[Opening Supplied information section]

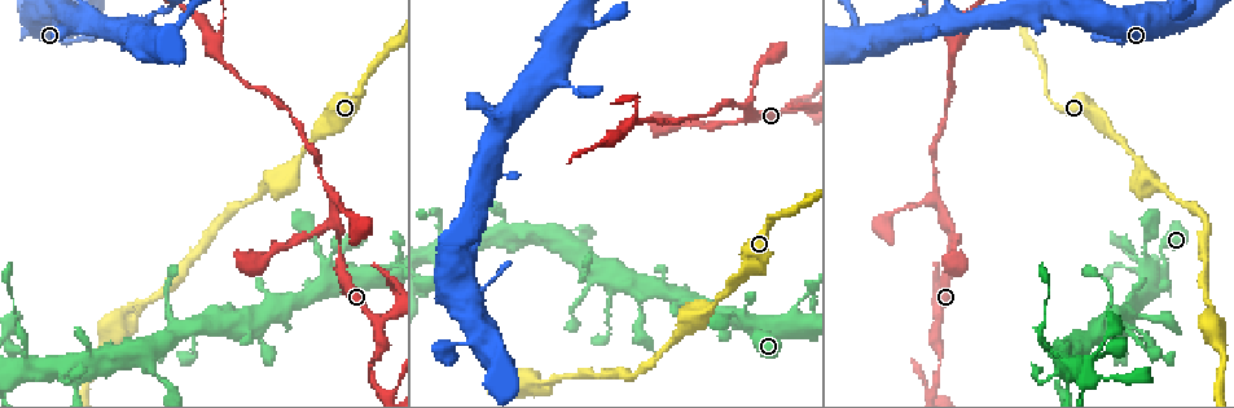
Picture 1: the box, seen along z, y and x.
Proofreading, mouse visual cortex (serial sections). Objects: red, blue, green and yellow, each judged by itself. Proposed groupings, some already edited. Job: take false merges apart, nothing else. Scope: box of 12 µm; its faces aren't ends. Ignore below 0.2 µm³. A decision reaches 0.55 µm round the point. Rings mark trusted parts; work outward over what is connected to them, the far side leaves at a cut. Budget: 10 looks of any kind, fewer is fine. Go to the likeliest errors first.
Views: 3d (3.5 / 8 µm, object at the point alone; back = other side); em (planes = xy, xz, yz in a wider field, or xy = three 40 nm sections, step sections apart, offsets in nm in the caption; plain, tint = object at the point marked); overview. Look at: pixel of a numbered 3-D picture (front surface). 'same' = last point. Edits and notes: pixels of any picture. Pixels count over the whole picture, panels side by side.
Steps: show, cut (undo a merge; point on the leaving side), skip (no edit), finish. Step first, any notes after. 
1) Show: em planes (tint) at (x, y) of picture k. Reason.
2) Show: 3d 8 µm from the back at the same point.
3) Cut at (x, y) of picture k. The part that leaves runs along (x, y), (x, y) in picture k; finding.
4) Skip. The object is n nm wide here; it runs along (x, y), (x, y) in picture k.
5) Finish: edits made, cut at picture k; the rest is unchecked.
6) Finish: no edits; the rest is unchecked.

Show: 3d 8 µm from the back at (749, 118) of picture 1. Looks like a crossing.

[Closing Supplied information section]

Assignment: Show the lines of the material that contain the word "tint".

Task response:
Views: 3d (3.5 / 8 µm, object at the point alone; back = other side); em (planes = xy, xz, yz in a wider field, or xy = three 40 nm sections, step sections apart, offsets in nm in the caption; plain, tint = object at the point marked); overview. Look at: pixel of a numbered 3-D picture (front surface). 'same' = last point. Edits and notes: pixels of any picture. Pixels count over the whole picture, panels side by side.
1) Show: em planes (tint) at (x, y) of picture k. Reason.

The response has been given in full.